Late to the party

Von Verena Roßbacher

Es ist immer ein wenig albern, ein Buch zu empfehlen, das womöglich alle schon mal empfohlen bekommen haben, es hat sich schon bewiesen und ist kein bisschen ein Geheimtipp. Dazu kommt, „Der Apfelbaum“ von Christian Berkel ist ein Buch von einem Schauspieler, und wenn Schauspieler ein Buch schreiben, gehen eh gleich alle in Hab-achtstellung und denken sich, das kann ja nur ein Blödsinn sein. Dennoch würde ich sagen, so man es nicht schon getan hat und nicht allzu viele Vorurteile pflegt gegenüber schreibenden Schauspielern, jetzt, wo es allmählich dunkler wird und wir nicht mehr den lieben langen Tag damit zubringen, sinnlos draußen herumzuspringen und keine Zeit zum Lesen zu haben: Jetzt kann man vielleicht mal den „Apfelbaum“ in die Hand nehmen.

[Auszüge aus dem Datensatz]
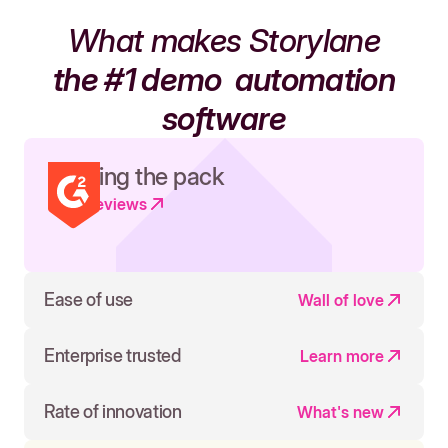
What makes Storylane
the #1 demo
automation
software
Leading the pack
Read reviews
Ease of use
Wall of love
Enterprise trusted
Learn more
Rate of innovation
What's new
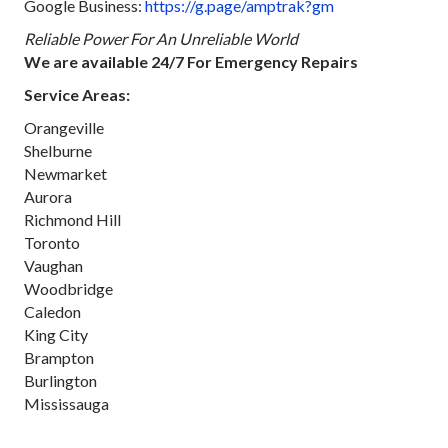
Google Business:
https://g.page/amptrak?gm
Reliable Power For An Unreliable World
We are available 24/7 For Emergency Repairs
Service Areas:
Orangeville
Shelburne
Newmarket
Aurora
Richmond Hill
Toronto
Vaughan
Woodbridge
Caledon
King City
Brampton
Burlington
Mississauga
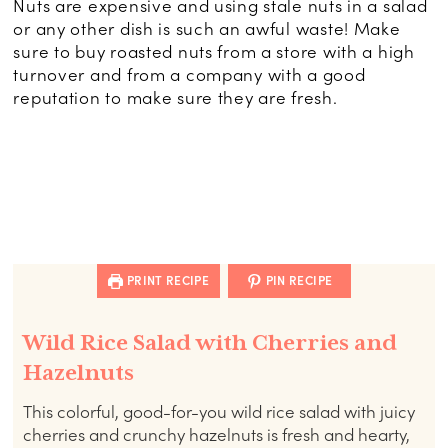
Nuts are expensive and using stale nuts in a salad
or any other dish is such an awful waste! Make
sure to buy roasted nuts from a store with a high
turnover and from a company with a good
reputation to make sure they are fresh.
PRINT RECIPE
PIN RECIPE
Wild Rice Salad with Cherries and
Hazelnuts
This colorful, good-for-you wild rice salad with juicy
cherries and crunchy hazelnuts is fresh and hearty,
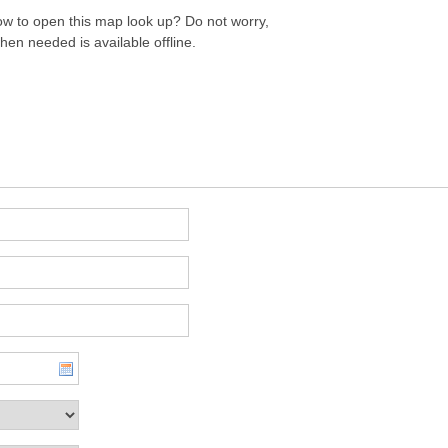
w to open this map look up? Do not worry,
hen needed is available offline.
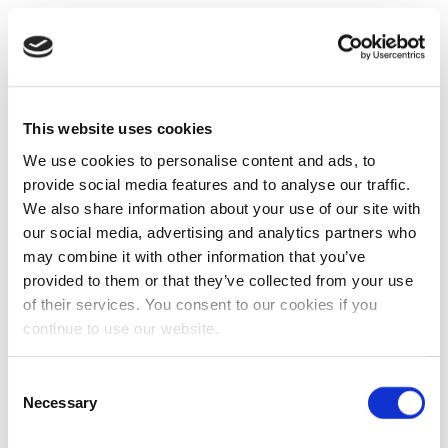
This website uses cookies
We use cookies to personalise content and ads, to
provide social media features and to analyse our traffic.
We also share information about your use of our site with
our social media, advertising and analytics partners who
may combine it with other information that you’ve
provided to them or that they’ve collected from your use
of their services. You consent to our cookies if you
continue to use our website.
Consent
Necessary
Selection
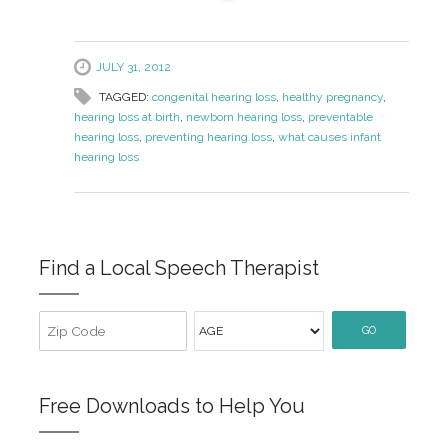
JULY 31, 2012
TAGGED:
congenital hearing loss
,
healthy pregnancy
,
hearing loss at birth
,
newborn hearing loss
,
preventable
hearing loss
,
preventing hearing loss
,
what causes infant
hearing loss
Find a Local Speech Therapist
GO
Free Downloads to Help You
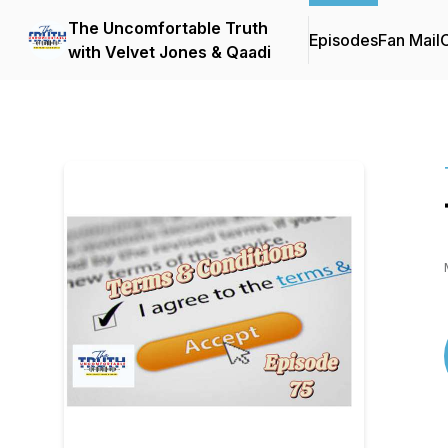
The Uncomfortable Truth
Episodes
Fan Mail
C
with Velvet Jones & Qaadi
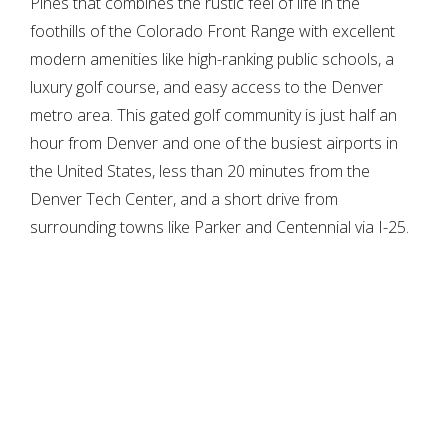
Pines that combines the rustic feel of life in the
foothills of the Colorado Front Range with excellent
modern amenities like high-ranking public schools, a
luxury golf course, and easy access to the Denver
metro area. This gated golf community is just half an
hour from Denver and one of the busiest airports in
the United States, less than 20 minutes from the
Denver Tech Center, and a short drive from
surrounding towns like Parker and Centennial via I-25.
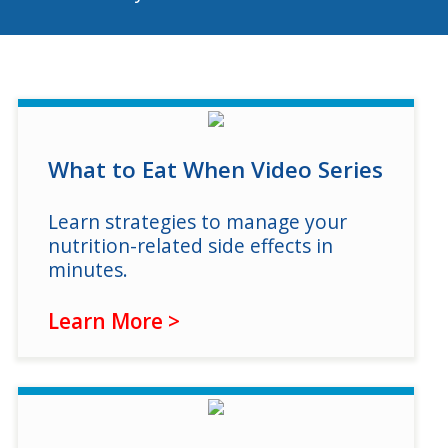
Program Catalog
More Offerings
Cultivate Calm Toolkit
Sleep and Relaxation Toolkit
What to Eat When Video Series
Neuropathy Toolkit
Learn strategies to manage your
Fatigue Toolkit
nutrition-related side effects in
Enhancing Wellness for Older Adults
minutes.
Living Well with MBC
Learn More >
MyZakim en español
Digital Library
Sign Up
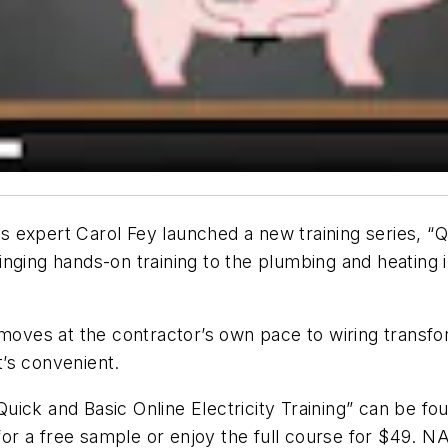
expert Carol Fey launched a new training series, “Qui
 bringing hands-on training to the plumbing and heati
 moves at the contractor’s own pace to wiring transf
’s convenient.
ick and Basic Online Electricity Training” can be fou
or a free sample or enjoy the full course for $49. NA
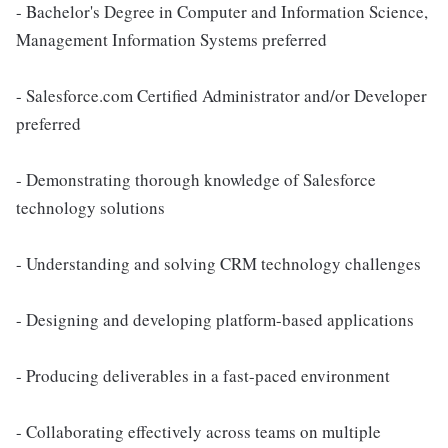
- Bachelor's Degree in Computer and Information Science,
Management Information Systems preferred
- Salesforce.com Certified Administrator and/or Developer
preferred
- Demonstrating thorough knowledge of Salesforce
technology solutions
- Understanding and solving CRM technology challenges
- Designing and developing platform-based applications
- Producing deliverables in a fast-paced environment
- Collaborating effectively across teams on multiple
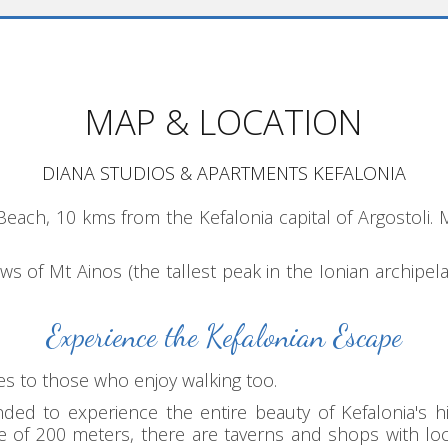
MAP & LOCATION
DIANA STUDIOS & APARTMENTS KEFALONIA
Beach, 10 kms from the Kefalonia capital of Argostoli
iews of Mt Ainos (the tallest peak in the Ionian archip
Experience the Kefalonian Escape
ies to those who enjoy walking too.
d to experience the entire beauty of Kefalonia's his
ance of 200 meters, there are taverns and shops with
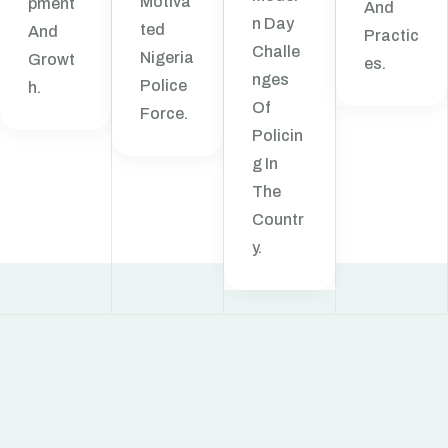
Motiva
Pment
And
N Day
Ted
And
Practic
Challe
Nigeria
Growt
Es.
Nges
Police
H.
Of
Force.
Policin
G In
The
Countr
Y.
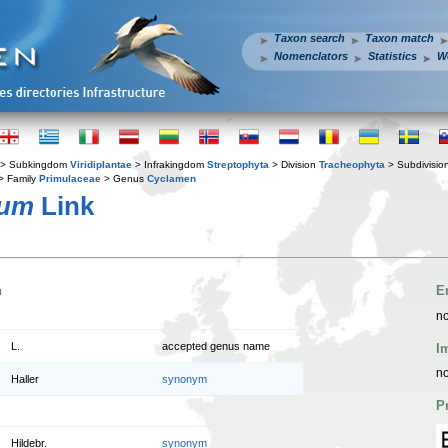
Taxon search
Taxon match
Nomenclators
Statistics
W
> Subkingdom
Viridiplantae
> Infrakingdom
Streptophyta
> Division
Tracheophyta
> Subdivisio
> Family
Primulaceae
> Genus
Cyclamen
cum
Link
n
E
no
L.
accepted genus name
I
no
Haller
synonym
P
Hildebr.
synonym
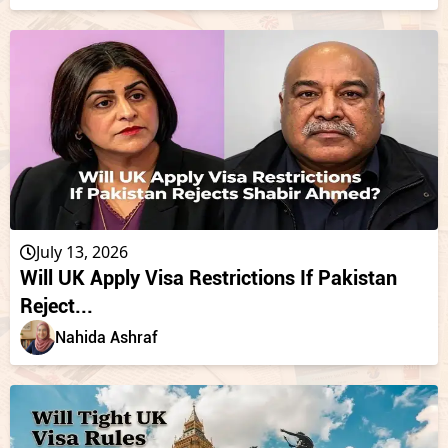
July 13, 2026
Will UK Apply Visa Restrictions If Pakistan
Reject...
Nahida Ashraf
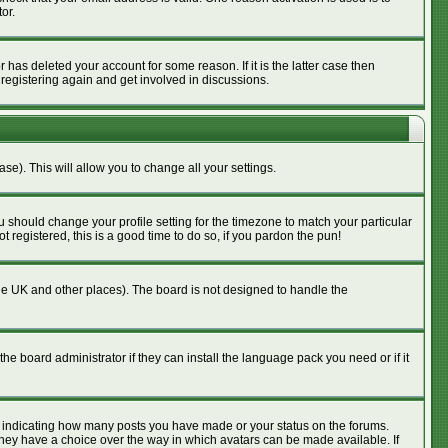
or.
has deleted your account for some reason. If it is the latter case then
 registering again and get involved in discussions.
se). This will allow you to change all your settings.
u should change your profile setting for the timezone to match your particular
 registered, this is a good time to do so, if you pardon the pun!
n the UK and other places). The board is not designed to handle the
he board administrator if they can install the language pack you need or if it
s indicating how many posts you have made or your status on the forums.
 they have a choice over the way in which avatars can be made available. If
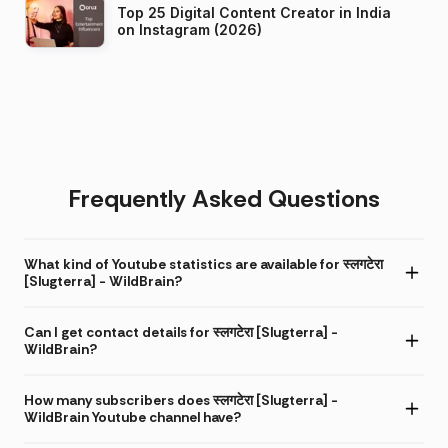
Top 25 Digital Content Creator in India
on Instagram (2026)
Frequently Asked Questions
What kind of Youtube statistics are available for स्लगटेरा
[Slugterra] - WildBrain?
Can I get contact details for स्लगटेरा [Slugterra] -
WildBrain?
How many subscribers does स्लगटेरा [Slugterra] -
WildBrain Youtube channel have?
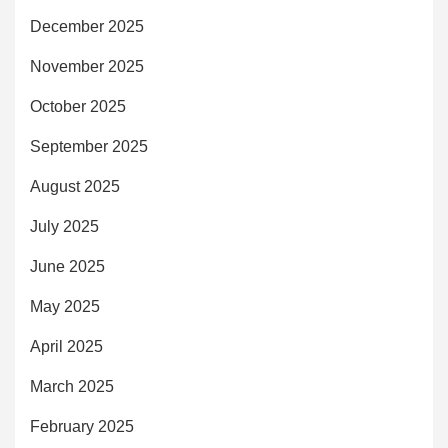
December 2025
November 2025
October 2025
September 2025
August 2025
July 2025
June 2025
May 2025
April 2025
March 2025
February 2025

### Zu erledigende Aufgaben
**a)** Geben Sie die Buchempfehlung von „Von Verena Roßbacher“ bis „die Hand nehmen.“ erneut wieder. Tauschen Sie dabei „dunkler“ gegen „kälter“ aus.
**b)** Beantworten Sie zur Buchempfehlung folgende Fragen:
(i) Wer hat die Buchempfehlung verfasst?
(ii) Von wem stammt „Der Apfelbaum“?
(iii) Was denken sich laut der Buchempfehlung alle, wenn Schauspieler ein Buch schreiben?

### Antworten je Aufgabe
**a)**
Von Verena Roßbacher

Es ist immer ein wenig albern, ein Buch zu empfehlen, das womöglich alle schon mal empfohlen bekommen haben, es hat sich schon bewiesen und ist kein bisschen ein Geheimtipp. Dazu kommt, „Der Apfelbaum“ von Christian Berkel ist ein Buch von einem Schauspieler, und wenn Schauspieler ein Buch schreiben, gehen eh gleich alle in Hab-achtstellung und denken sich, das kann ja nur ein Blödsinn sein. Dennoch würde ich sagen, so man es nicht schon getan hat und nicht allzu viele Vorurteile pflegt gegenüber schreibenden Schauspielern, jetzt, wo es allmählich kälter wird und wir nicht mehr den lieben langen Tag damit zubringen, sinnlos draußen herumzuspringen und keine Zeit zum Lesen zu haben: Jetzt kann man vielleicht mal den „Apfelbaum“ in die Hand nehmen.

**b)**
(i) Verena Roßbacher
(ii) Von Christian Berkel, einem Schauspieler
(iii) Dass das nur ein Blödsinn sein kann